Understanding the Epigenetic Landscape of Down Syndrome using Cortical Organoids top
PI: Ella Zeldich
Intern: Anna McNiff
Abnormal oligodendrocyte differentiation and deficient myelin production were recently identified as potential contributors to development of intellectual disability, a devastating hallmark of Down Syndrome (DS). The presence of an extra chromosome and the triplication of specific genes exerts global changes in the transcriptomic and epigenetic landscape that interfere with the fundamental establishment and development of central nervous system cells. We will be using cortical organoids in vitro system generated from patient-derived induced pluripotent stem cell to examine how changes in the epigenetic machinery alter oligodendrocyte biology in Down Syndrome. The internship will address how the DS-associated epigenetic landscape shapes the developmental and functional trajectories of oligodendrocytes and other cell types populating cortical organoids. We plan to uncover how the presence of additional chromosome 21 affects transcriptional dynamics and accessibility of chromatin in DS.

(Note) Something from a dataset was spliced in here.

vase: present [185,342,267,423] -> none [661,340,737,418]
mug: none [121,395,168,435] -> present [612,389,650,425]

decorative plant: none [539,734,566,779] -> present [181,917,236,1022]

Markers of Aging in Mouse and Monkey Models of Alzheimer’s Disease top
PI: Chao Zhang
Intern: Jou-Hsuan Lee
This internship is in collaboration with the Chobanian & Avedisian School of Medicine Data Science Core This project involves analyzing existing and ongoing datasets from mouse and monkey brains to identify transcriptional markers of aging and Alzheimer’s disease, and to better understand the relationship between healthy aging and Alzheimer’s disease. We have generated several datasets from different mouse and monkey brain regions in various projects related to the aforementioned tasks. We need to analyze these datasets using standard scRNASeq analysis packages such as Seurat in R or Scanpy in Python. The intern will be responsible for not only discovering the biological markers related to healthy aging or Alzheimer’s disease, but also comparing the results from the two tasks.
Computational pipeline for a novel single-cell RNASeq protocol top
PI: Chao Zhang
Intern: Zedong Lin
This internship is in collaboration with the Chobanian & Avedisian School of Medicine Data Science Core My lab and my collaborator’s lab have generated single-cell RNA sequencing data using the recently published sci-RNA-seq3 protocol. However, unlike well-established commercial protocols like the 10X platform, there is no comprehensive package available to process the data. This internship will establish a computational pipeline to process the raw data, perform comprehensive quality control, and convert the data to a standard format.